**Exercise requirements**:
The records below are to be repeated exactly, and their pictures left out.

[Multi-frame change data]
———

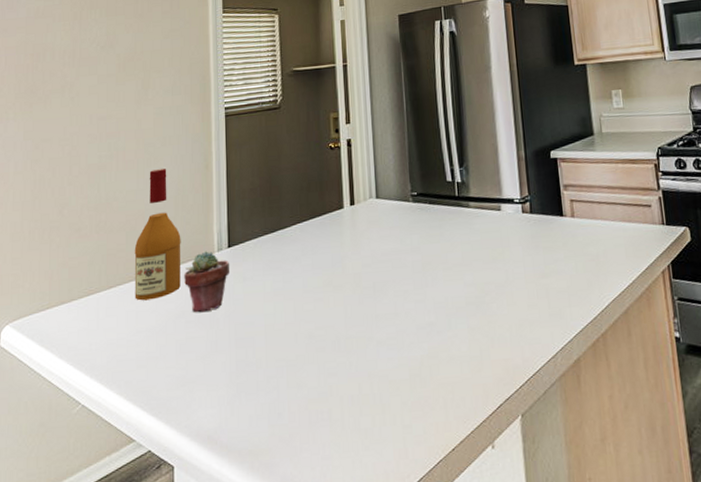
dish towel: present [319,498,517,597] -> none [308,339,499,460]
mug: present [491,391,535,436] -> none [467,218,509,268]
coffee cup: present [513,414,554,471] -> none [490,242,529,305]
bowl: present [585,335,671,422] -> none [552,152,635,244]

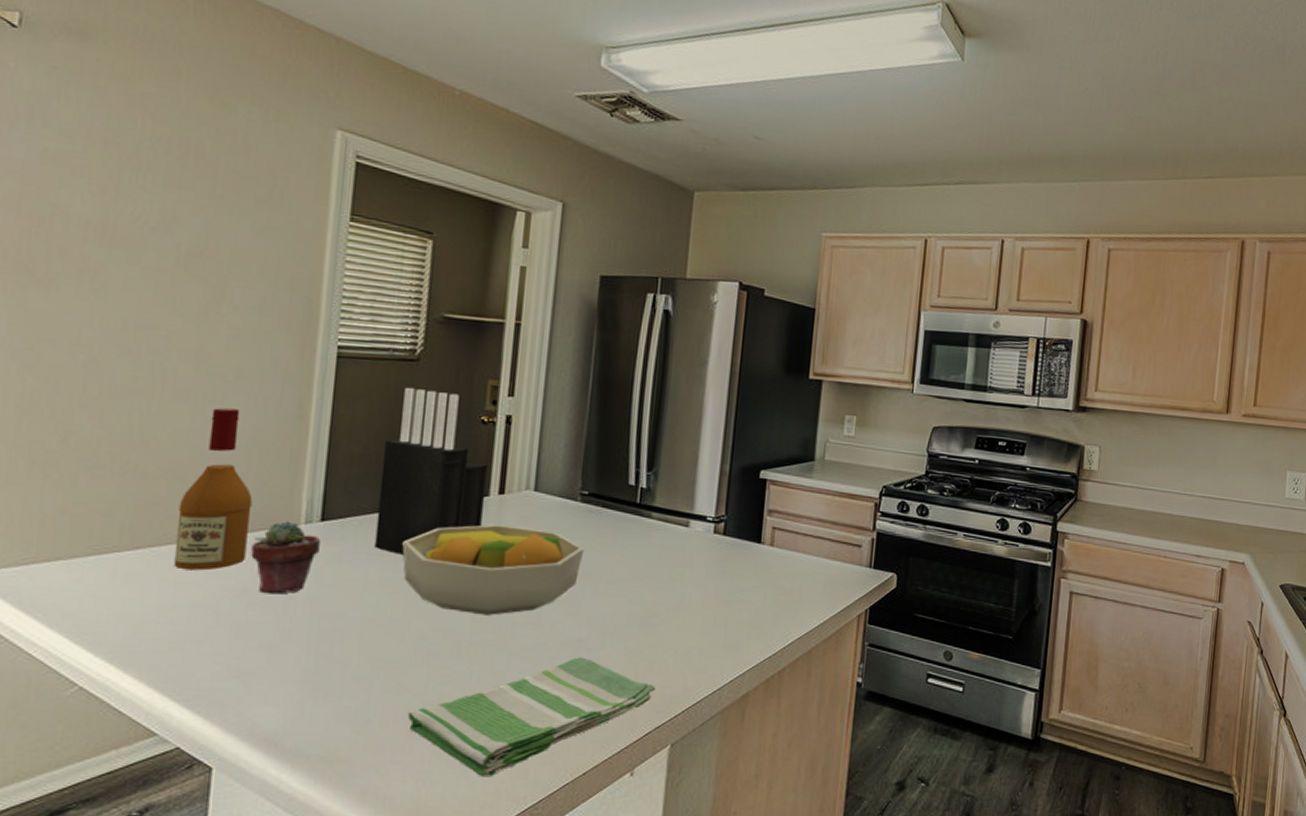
knife block: none [264,129,341,267] -> present [374,387,488,555]
fruit bowl: none [287,230,422,311] -> present [402,524,584,615]
dish towel: none [308,339,499,460] -> present [407,657,655,777]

———

**Written response**:
dish towel: present [319,498,517,597] -> none [308,339,499,460]
mug: present [491,391,535,436] -> none [467,218,509,268]
coffee cup: present [513,414,554,471] -> none [490,242,529,305]
bowl: present [585,335,671,422] -> none [552,152,635,244]

knife block: none [264,129,341,267] -> present [374,387,488,555]
fruit bowl: none [287,230,422,311] -> present [402,524,584,615]
dish towel: none [308,339,499,460] -> present [407,657,655,777]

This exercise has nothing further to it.